Ah, the six-week postpartum check-up. What does that mean? It means it’s time to resume intimate relations with my loving partner. Or at least that’s what people say. I mean, I enjoy intimacy, but let’s be real: I’m utterly drained from breastfeeding, dealing with hormonal shifts, and recovering from childbirth. On top of that, I’m in discomfort and feeling a bit resentful of my partner who doesn’t have to go through all this. Did I mention exhausted? I could easily drift off during a high-energy concert, yet I’m supposed to prioritize intimacy over sleep? Oh, and let’s not forget the risk of pregnancy. I’ve been there before, and I’m not eager for a repeat experience. So, here’s how my six-week check-up conversation went:
OB: So, what birth control method are you considering?
ME: Our newborn.
OB: (blank stare)
ME: No, really. He’s always right there, effectively blocking any romantic moments with my husband.
OB: What about when the baby is asleep?
ME: (blank stare)
OB: Have you thought about what to use once he starts sleeping in his own room?
ME: Is there a magical pill that can make me temporarily infertile?

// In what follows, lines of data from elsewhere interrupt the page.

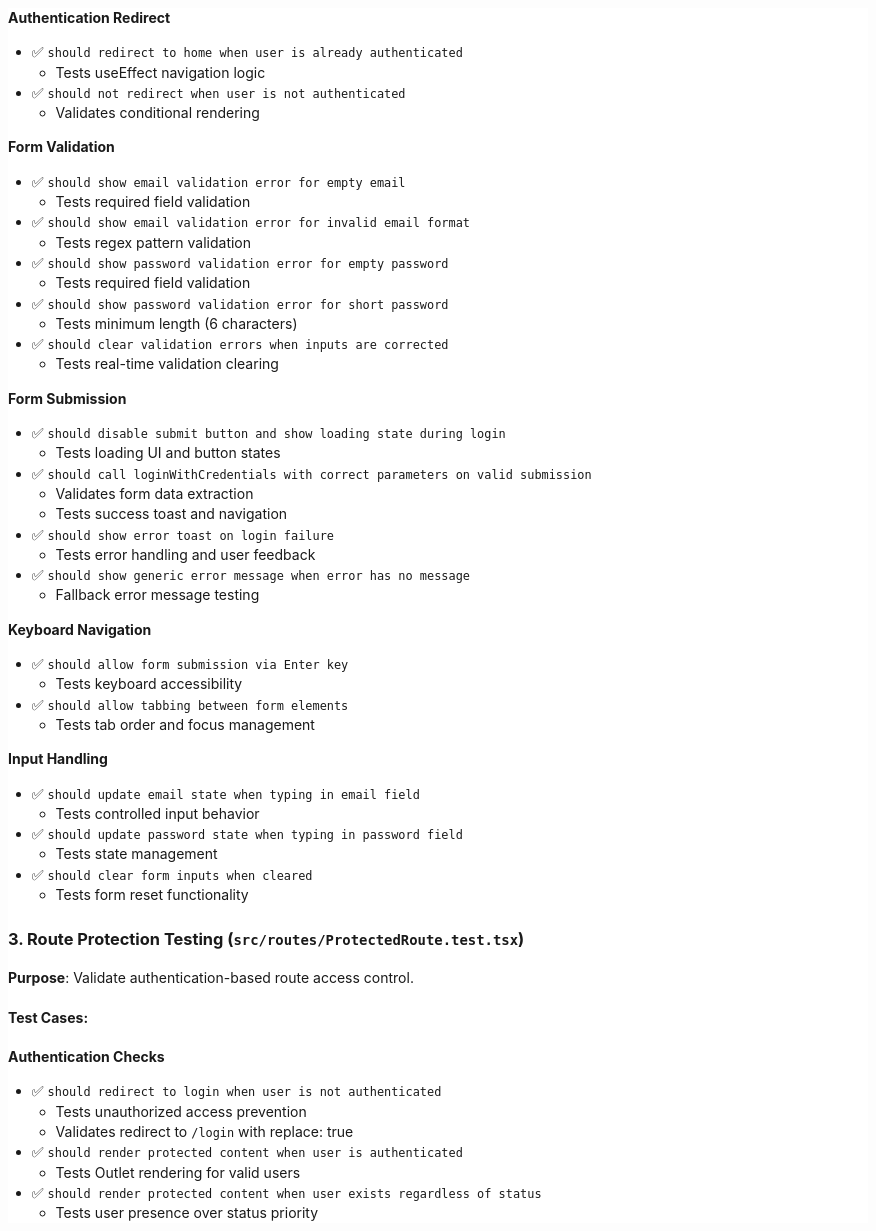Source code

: **Authentication Redirect**
- ✅ `should redirect to home when user is already authenticated`
  - Tests useEffect navigation logic
- ✅ `should not redirect when user is not authenticated`
  - Validates conditional rendering

**Form Validation**
- ✅ `should show email validation error for empty email`
  - Tests required field validation
- ✅ `should show email validation error for invalid email format`
  - Tests regex pattern validation
- ✅ `should show password validation error for empty password`
  - Tests required field validation
- ✅ `should show password validation error for short password`
  - Tests minimum length (6 characters)
- ✅ `should clear validation errors when inputs are corrected`
  - Tests real-time validation clearing

**Form Submission**
- ✅ `should disable submit button and show loading state during login`
  - Tests loading UI and button states
- ✅ `should call loginWithCredentials with correct parameters on valid submission`
  - Validates form data extraction
  - Tests success toast and navigation
- ✅ `should show error toast on login failure`
  - Tests error handling and user feedback
- ✅ `should show generic error message when error has no message`
  - Fallback error message testing

**Keyboard Navigation**
- ✅ `should allow form submission via Enter key`
  - Tests keyboard accessibility
- ✅ `should allow tabbing between form elements`
  - Tests tab order and focus management

**Input Handling**
- ✅ `should update email state when typing in email field`
  - Tests controlled input behavior
- ✅ `should update password state when typing in password field`
  - Tests state management
- ✅ `should clear form inputs when cleared`
  - Tests form reset functionality

### 3. Route Protection Testing (`src/routes/ProtectedRoute.test.tsx`)

**Purpose**: Validate authentication-based route access control.

#### Test Cases:

**Authentication Checks**
- ✅ `should redirect to login when user is not authenticated`
  - Tests unauthorized access prevention
  - Validates redirect to `/login` with replace: true
- ✅ `should render protected content when user is authenticated`
  - Tests Outlet rendering for valid users
- ✅ `should render protected content when user exists regardless of status`
  - Tests user presence over status priority
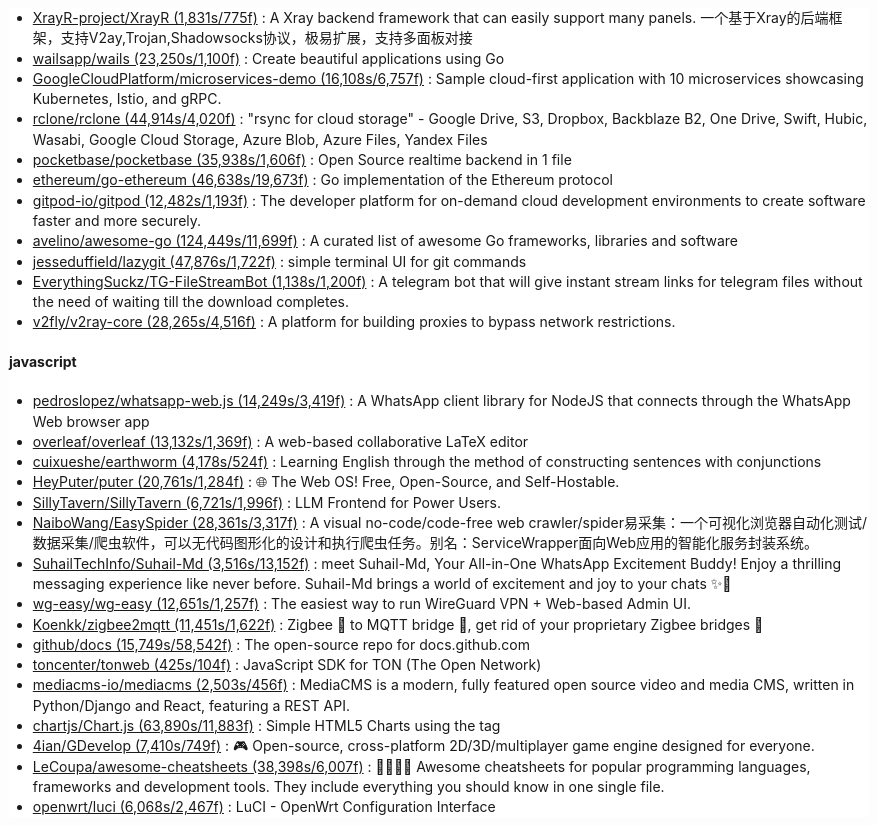 * [XrayR-project/XrayR (1,831s/775f)](https://github.com/XrayR-project/XrayR) : A Xray backend framework that can easily support many panels. 一个基于Xray的后端框架，支持V2ay,Trojan,Shadowsocks协议，极易扩展，支持多面板对接
* [wailsapp/wails (23,250s/1,100f)](https://github.com/wailsapp/wails) : Create beautiful applications using Go
* [GoogleCloudPlatform/microservices-demo (16,108s/6,757f)](https://github.com/GoogleCloudPlatform/microservices-demo) : Sample cloud-first application with 10 microservices showcasing Kubernetes, Istio, and gRPC.
* [rclone/rclone (44,914s/4,020f)](https://github.com/rclone/rclone) : "rsync for cloud storage" - Google Drive, S3, Dropbox, Backblaze B2, One Drive, Swift, Hubic, Wasabi, Google Cloud Storage, Azure Blob, Azure Files, Yandex Files
* [pocketbase/pocketbase (35,938s/1,606f)](https://github.com/pocketbase/pocketbase) : Open Source realtime backend in 1 file
* [ethereum/go-ethereum (46,638s/19,673f)](https://github.com/ethereum/go-ethereum) : Go implementation of the Ethereum protocol
* [gitpod-io/gitpod (12,482s/1,193f)](https://github.com/gitpod-io/gitpod) : The developer platform for on-demand cloud development environments to create software faster and more securely.
* [avelino/awesome-go (124,449s/11,699f)](https://github.com/avelino/awesome-go) : A curated list of awesome Go frameworks, libraries and software
* [jesseduffield/lazygit (47,876s/1,722f)](https://github.com/jesseduffield/lazygit) : simple terminal UI for git commands
* [EverythingSuckz/TG-FileStreamBot (1,138s/1,200f)](https://github.com/EverythingSuckz/TG-FileStreamBot) : A telegram bot that will give instant stream links for telegram files without the need of waiting till the download completes.
* [v2fly/v2ray-core (28,265s/4,516f)](https://github.com/v2fly/v2ray-core) : A platform for building proxies to bypass network restrictions.

#### javascript
* [pedroslopez/whatsapp-web.js (14,249s/3,419f)](https://github.com/pedroslopez/whatsapp-web.js) : A WhatsApp client library for NodeJS that connects through the WhatsApp Web browser app
* [overleaf/overleaf (13,132s/1,369f)](https://github.com/overleaf/overleaf) : A web-based collaborative LaTeX editor
* [cuixueshe/earthworm (4,178s/524f)](https://github.com/cuixueshe/earthworm) : Learning English through the method of constructing sentences with conjunctions
* [HeyPuter/puter (20,761s/1,284f)](https://github.com/HeyPuter/puter) : 🌐 The Web OS! Free, Open-Source, and Self-Hostable.
* [SillyTavern/SillyTavern (6,721s/1,996f)](https://github.com/SillyTavern/SillyTavern) : LLM Frontend for Power Users.
* [NaiboWang/EasySpider (28,361s/3,317f)](https://github.com/NaiboWang/EasySpider) : A visual no-code/code-free web crawler/spider易采集：一个可视化浏览器自动化测试/数据采集/爬虫软件，可以无代码图形化的设计和执行爬虫任务。别名：ServiceWrapper面向Web应用的智能化服务封装系统。
* [SuhailTechInfo/Suhail-Md (3,516s/13,152f)](https://github.com/SuhailTechInfo/Suhail-Md) : meet Suhail-Md, Your All-in-One WhatsApp Excitement Buddy! Enjoy a thrilling messaging experience like never before. Suhail-Md brings a world of excitement and joy to your chats ✨🤖
* [wg-easy/wg-easy (12,651s/1,257f)](https://github.com/wg-easy/wg-easy) : The easiest way to run WireGuard VPN + Web-based Admin UI.
* [Koenkk/zigbee2mqtt (11,451s/1,622f)](https://github.com/Koenkk/zigbee2mqtt) : Zigbee 🐝 to MQTT bridge 🌉, get rid of your proprietary Zigbee bridges 🔨
* [github/docs (15,749s/58,542f)](https://github.com/github/docs) : The open-source repo for docs.github.com
* [toncenter/tonweb (425s/104f)](https://github.com/toncenter/tonweb) : JavaScript SDK for TON (The Open Network)
* [mediacms-io/mediacms (2,503s/456f)](https://github.com/mediacms-io/mediacms) : MediaCMS is a modern, fully featured open source video and media CMS, written in Python/Django and React, featuring a REST API.
* [chartjs/Chart.js (63,890s/11,883f)](https://github.com/chartjs/Chart.js) : Simple HTML5 Charts using the <canvas> tag
* [4ian/GDevelop (7,410s/749f)](https://github.com/4ian/GDevelop) : 🎮 Open-source, cross-platform 2D/3D/multiplayer game engine designed for everyone.
* [LeCoupa/awesome-cheatsheets (38,398s/6,007f)](https://github.com/LeCoupa/awesome-cheatsheets) : 👩‍💻👨‍💻 Awesome cheatsheets for popular programming languages, frameworks and development tools. They include everything you should know in one single file.
* [openwrt/luci (6,068s/2,467f)](https://github.com/openwrt/luci) : LuCI - OpenWrt Configuration Interface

OB: Yes, it’s called the pill.
ME: No way! I can’t remember to take a pill every single day. I’m looking for something that can shut down my reproductive system for a bit.
OB: Yes, that’s the Kaput pill.
ME: Really?
OB: No, not really. How about a vasectomy?
I’m guessing she thinks I should stop having kids altogether.
ME: That’s a bit too permanent. My husband is done, but I’m only about 98% sure, and hey, I’m only 40! Did you see that woman who had a baby at 62? I’m not ready to close that chapter yet.
We discussed my options, and here’s why I believe relying on my baby as a natural birth control method is preferable to any of the following alternatives:
- IUD: I have friends who swear by IUDs, but I quickly learned about their little strings that hang out of the cervix. I just can’t picture myself checking those strings regularly. It sounds like a bad DIY project gone wrong.
- Condoms: The costs add up, and I remember when they were practically free in college. Paying for them feels like I’m buying intimacy, which is ironic since nowadays, I feel like I need to be compensated for intimacy! Plus, using them can be a challenge, especially when they don’t unroll properly. And then there’s the aftermath—no one enjoys dealing with a used condom.
- Female Condoms: Ever heard of anyone using these? Me neither. They’re said to be 95% effective, but honestly, the idea of explaining this method to someone is a deal-breaker. “Yeah, I use a female condom.” No thanks.
- Diaphragm: Don’t these belong in the past? Carrying one around seems awkward—imagine it falling out in a public place!
- Cervical Cap: I had to look this one up. It’s a silicone cup shaped like a sailor’s hat. No way am I putting anything resembling a sailor’s hat inside me!
- The Sponge: The name alone is off-putting. Why would I want my birth control to sound like a cleaning product? Plus, with only an 80% effectiveness rate, it feels like a risky gamble.
This article was originally published on Oct. 22, 2010. For more insights, check out this other blog post here.
In summary, the journey of postpartum birth control can be daunting with numerous options, each with its own quirks and challenges. Ultimately, for now, I think I’ll stick with my unintentional and very effective method—my delightful baby.